Nut Trees in North Carolina
North Carolina is a state with cold winters and trees that produce delicious nuts. With temperatures reaching as low as -45 degrees Fahrenheit in the Appalachian mountains, it’s no wonder that the trees in this part of the country are tall and thick; they can store plenty of food for a long winter. Along with the state’s fine selection of nuts, berries and apples also thrive in this state’s climate.
North Carolina is one of the many states where pecans are commercially grown. Pecans grow best along the coastal planes up through Piedmont area. Pecans prefer well-drained soil that is at least 4 feet deep. Pecans are thirsty trees and have high water requirements. Soil pH must be kept between 6 and 6.5 for the tree to thrive, so consistent testing is a must.
The black walnut, or Juglans nigra Juglandaceae is a scarce and highly coveted tree that was almost cut to extinction. The nuts are used in baked goods and ice creams. Its wood is treasured for solid wood furniture and gun stocks because of its straight grain. The main pest this tree deals with is squirrels. Black walnuts occur naturally in the Appalachians of North Carolina where the average temperature is 45 degrees for at least 170 days.

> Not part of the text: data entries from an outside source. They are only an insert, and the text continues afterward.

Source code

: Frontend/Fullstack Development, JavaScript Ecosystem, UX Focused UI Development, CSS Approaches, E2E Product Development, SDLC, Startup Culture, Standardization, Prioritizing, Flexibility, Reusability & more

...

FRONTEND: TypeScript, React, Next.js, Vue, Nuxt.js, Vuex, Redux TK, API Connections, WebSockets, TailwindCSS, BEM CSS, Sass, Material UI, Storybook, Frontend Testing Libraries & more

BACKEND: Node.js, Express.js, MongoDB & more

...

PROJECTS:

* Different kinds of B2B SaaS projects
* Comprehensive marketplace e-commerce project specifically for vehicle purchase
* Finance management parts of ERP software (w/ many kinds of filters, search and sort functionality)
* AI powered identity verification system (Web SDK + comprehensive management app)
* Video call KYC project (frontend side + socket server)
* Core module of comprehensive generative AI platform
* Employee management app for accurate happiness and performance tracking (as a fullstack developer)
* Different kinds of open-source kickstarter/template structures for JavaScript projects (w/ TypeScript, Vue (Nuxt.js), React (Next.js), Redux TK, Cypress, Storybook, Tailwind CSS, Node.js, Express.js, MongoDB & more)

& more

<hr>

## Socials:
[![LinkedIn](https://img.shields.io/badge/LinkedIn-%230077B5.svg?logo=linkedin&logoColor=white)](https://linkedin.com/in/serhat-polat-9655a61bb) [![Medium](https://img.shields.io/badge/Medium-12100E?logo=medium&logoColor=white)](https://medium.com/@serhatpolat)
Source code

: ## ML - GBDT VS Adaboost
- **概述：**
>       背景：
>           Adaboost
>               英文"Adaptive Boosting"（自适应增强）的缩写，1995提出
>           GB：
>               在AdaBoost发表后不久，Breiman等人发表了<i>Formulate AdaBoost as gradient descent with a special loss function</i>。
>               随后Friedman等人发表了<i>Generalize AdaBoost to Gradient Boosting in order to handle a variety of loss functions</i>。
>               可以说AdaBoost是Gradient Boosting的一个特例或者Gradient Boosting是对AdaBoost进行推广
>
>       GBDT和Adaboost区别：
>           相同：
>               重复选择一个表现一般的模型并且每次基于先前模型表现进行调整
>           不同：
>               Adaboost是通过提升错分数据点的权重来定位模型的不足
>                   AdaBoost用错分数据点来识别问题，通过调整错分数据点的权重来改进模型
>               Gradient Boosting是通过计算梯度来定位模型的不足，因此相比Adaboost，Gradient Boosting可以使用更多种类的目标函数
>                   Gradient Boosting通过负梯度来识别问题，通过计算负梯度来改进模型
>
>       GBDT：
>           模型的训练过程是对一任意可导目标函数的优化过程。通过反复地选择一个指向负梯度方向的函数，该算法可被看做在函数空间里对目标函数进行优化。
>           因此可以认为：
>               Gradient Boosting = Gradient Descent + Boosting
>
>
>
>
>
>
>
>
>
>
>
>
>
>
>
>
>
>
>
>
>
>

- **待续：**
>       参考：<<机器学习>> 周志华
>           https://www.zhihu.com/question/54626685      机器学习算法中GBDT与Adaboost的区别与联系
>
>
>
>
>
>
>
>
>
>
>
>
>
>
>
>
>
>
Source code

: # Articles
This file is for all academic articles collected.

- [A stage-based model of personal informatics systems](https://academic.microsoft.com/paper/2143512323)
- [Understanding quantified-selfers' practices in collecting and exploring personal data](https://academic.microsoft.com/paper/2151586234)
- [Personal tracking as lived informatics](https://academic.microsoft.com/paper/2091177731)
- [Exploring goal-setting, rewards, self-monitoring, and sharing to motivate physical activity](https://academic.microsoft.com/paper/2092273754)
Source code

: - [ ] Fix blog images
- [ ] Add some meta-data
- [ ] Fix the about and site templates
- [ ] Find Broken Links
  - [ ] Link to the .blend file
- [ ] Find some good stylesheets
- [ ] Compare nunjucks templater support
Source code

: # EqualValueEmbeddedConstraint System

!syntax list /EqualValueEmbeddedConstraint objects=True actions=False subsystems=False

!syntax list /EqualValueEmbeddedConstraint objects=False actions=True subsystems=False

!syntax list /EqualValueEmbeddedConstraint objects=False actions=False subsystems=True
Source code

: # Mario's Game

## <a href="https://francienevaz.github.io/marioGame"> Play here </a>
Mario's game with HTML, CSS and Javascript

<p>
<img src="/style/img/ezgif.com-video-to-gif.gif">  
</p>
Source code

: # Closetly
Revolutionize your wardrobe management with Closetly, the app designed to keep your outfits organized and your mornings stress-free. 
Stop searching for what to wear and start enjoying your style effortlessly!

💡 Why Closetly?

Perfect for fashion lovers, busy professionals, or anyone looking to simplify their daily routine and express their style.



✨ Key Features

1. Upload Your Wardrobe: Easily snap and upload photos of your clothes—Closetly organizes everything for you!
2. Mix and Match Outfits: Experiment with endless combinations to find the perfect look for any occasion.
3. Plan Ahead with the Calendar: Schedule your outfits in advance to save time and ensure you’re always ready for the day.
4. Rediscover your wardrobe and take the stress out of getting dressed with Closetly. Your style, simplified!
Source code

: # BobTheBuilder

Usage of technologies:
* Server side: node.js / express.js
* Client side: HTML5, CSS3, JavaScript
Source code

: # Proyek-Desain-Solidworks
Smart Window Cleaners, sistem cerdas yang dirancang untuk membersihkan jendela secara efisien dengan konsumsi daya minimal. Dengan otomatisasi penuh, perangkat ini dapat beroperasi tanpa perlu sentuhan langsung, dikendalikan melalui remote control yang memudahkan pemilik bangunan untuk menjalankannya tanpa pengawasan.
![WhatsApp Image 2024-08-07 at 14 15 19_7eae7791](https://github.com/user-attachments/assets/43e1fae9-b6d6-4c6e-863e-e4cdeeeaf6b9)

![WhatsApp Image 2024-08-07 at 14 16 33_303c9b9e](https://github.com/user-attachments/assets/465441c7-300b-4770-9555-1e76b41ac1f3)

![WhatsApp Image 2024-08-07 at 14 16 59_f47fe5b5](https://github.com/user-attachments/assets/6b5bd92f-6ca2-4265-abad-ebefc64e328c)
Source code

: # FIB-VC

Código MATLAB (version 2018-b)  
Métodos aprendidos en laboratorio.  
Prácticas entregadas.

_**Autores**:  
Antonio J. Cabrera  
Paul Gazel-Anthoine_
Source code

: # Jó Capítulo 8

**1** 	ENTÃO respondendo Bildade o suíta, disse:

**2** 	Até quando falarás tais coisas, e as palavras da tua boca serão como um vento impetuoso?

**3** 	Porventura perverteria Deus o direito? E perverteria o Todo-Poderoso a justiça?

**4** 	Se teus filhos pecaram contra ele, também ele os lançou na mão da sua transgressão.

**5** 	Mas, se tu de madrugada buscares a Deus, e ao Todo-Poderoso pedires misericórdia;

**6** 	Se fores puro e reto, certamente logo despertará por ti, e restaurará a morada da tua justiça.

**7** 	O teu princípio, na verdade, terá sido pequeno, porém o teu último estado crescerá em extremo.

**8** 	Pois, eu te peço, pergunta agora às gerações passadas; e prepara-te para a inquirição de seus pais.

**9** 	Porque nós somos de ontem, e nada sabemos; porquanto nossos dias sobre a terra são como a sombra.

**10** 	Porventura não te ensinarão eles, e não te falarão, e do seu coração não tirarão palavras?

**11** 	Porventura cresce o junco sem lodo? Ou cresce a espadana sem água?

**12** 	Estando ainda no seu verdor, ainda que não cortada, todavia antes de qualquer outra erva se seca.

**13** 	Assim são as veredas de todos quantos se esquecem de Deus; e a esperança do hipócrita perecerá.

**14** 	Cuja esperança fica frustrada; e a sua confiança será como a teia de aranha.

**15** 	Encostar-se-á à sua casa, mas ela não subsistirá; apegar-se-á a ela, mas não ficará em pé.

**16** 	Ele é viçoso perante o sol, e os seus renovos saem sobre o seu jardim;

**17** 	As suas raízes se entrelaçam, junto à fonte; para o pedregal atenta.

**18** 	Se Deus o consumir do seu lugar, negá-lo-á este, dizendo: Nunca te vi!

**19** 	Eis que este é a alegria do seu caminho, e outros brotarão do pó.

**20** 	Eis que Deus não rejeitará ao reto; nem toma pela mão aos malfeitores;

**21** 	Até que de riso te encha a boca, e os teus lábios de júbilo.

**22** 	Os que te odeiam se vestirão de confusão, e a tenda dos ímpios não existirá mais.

The Butternut, or Juglans cinerea Juglandaceae, is native to North Carolina and especially thrives in well-drained soil. Wild butternuts are found on hillsides and along stream banks. Butternut trees are short compared to most nut trees, reaching an average height of 18 meters and living around 75 years. Butternut produce a sweet, white nut that is used in making maple-butternut candy. The tree requires a long cold snap for fruit production and can withstand temperatures as low as -30 degrees Fahrenheit.